Deeply in love, they move to Washington, D.C., and begin life together. While he works to establish himself as a pharmacist in a small drug store and she plugs away as a marriage counselor for a high-end matchmaking service, life sets in with its frustrations and drudgery. Their dreams don’t materialize as quickly as they’d hoped, particularly for Judith, who’s dissatisfied with the banality of her job and the lack of attention from her husband.
He’s so busy pouring himself into work that he has little energy for much else—including his wife. He loves her dearly, but forgets to show it in tangible ways, like remembering her birthday or validating her talents, personality, and beauty. These seemingly small sins of omission create the perfect opportunity for temptation.
In steps the silver-tongued seducer, Harley (Robbie Jones)—a social media millionaire and potential investor in the matchmaking service where Judith works.

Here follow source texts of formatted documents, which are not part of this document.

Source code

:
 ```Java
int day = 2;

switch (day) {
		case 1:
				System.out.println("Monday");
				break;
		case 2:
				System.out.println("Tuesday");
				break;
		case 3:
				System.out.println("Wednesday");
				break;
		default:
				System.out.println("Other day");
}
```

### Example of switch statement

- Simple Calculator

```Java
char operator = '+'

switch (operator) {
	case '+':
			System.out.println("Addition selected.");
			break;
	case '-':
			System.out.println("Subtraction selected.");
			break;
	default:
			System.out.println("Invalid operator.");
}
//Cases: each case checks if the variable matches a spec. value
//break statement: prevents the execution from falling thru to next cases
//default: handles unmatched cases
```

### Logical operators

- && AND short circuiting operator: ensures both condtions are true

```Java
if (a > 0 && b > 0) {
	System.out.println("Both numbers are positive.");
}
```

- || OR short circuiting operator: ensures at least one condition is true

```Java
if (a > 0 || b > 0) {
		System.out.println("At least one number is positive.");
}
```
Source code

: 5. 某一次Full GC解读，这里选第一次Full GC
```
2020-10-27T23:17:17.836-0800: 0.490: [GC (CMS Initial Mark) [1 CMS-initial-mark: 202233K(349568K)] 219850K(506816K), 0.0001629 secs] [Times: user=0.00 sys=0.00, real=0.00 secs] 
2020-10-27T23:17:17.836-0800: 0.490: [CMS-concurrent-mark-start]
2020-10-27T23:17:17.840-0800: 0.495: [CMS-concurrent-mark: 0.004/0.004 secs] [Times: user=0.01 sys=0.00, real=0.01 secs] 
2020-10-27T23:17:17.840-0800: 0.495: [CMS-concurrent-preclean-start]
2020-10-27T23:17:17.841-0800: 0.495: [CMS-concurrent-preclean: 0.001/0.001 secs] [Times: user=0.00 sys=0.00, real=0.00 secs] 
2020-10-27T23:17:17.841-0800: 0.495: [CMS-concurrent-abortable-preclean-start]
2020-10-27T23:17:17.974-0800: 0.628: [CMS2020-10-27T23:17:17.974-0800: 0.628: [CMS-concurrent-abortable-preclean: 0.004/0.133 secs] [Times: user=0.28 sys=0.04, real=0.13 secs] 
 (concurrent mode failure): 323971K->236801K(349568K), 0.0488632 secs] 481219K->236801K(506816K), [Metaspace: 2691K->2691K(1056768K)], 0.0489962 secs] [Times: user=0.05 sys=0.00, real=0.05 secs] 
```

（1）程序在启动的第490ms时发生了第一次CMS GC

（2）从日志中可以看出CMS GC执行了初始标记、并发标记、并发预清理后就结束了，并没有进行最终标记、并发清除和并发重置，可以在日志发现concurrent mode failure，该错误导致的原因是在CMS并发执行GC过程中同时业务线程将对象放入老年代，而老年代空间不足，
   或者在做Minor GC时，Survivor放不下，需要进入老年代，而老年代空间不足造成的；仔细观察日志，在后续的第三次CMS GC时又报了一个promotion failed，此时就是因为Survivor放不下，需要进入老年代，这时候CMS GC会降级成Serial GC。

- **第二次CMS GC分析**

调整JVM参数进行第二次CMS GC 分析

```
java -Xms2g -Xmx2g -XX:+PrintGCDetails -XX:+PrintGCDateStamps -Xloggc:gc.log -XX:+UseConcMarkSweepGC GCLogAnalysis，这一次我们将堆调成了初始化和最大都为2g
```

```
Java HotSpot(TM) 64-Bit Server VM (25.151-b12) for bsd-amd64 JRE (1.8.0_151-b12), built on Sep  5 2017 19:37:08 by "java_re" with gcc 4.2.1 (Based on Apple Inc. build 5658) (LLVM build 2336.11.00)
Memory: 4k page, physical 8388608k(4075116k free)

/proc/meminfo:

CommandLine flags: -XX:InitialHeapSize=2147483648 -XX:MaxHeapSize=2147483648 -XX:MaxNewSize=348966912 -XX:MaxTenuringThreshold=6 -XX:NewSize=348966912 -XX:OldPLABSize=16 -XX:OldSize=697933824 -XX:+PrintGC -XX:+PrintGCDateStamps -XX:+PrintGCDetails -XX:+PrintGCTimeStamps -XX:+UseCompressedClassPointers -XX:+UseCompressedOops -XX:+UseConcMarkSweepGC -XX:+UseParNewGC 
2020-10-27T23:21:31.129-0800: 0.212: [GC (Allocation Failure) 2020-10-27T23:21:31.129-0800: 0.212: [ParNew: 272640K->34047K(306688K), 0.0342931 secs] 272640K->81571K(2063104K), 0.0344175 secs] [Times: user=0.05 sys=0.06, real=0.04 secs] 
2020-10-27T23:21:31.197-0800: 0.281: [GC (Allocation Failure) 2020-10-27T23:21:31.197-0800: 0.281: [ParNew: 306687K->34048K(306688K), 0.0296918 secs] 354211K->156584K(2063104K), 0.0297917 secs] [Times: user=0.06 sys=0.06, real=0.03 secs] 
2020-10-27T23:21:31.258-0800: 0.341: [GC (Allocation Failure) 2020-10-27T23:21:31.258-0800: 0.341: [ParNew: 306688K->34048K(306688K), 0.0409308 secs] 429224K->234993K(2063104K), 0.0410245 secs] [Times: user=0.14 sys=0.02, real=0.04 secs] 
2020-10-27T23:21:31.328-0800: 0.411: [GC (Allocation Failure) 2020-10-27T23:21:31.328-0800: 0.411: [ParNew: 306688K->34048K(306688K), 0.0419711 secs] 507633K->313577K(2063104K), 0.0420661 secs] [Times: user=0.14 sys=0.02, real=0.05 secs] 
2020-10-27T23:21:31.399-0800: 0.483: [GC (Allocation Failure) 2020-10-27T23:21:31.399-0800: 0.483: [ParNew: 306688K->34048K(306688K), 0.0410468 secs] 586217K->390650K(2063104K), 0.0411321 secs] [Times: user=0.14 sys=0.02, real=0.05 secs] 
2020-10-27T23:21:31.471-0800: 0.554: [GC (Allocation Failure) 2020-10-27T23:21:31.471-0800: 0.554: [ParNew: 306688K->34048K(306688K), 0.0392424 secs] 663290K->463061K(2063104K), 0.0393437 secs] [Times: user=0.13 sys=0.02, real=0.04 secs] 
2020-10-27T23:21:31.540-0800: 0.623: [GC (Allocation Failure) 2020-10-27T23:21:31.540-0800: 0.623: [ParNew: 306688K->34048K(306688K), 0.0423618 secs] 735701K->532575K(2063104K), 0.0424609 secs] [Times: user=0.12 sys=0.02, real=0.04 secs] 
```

They begin spending long hours together to create an online dating rubric. He flatters her, sends her roses, and flies her to New Orleans on his private jet to pitch their program to his board of directors. With minimal resistance, Judith walks right into adultery.
The story gets a bit surprising at that point, showing the consequences of sin to be uncomfortably far reaching. This plot twist redeems Perry’s otherwise predictable morality tale.
Despite an unoriginal and melodramatic story, mediocre acting, and some steamy scenes and drug use, the film holds merit for no other reason than it affirms marriage and the immutable boundaries of God’s law, affirmations that are rare in Hollywood.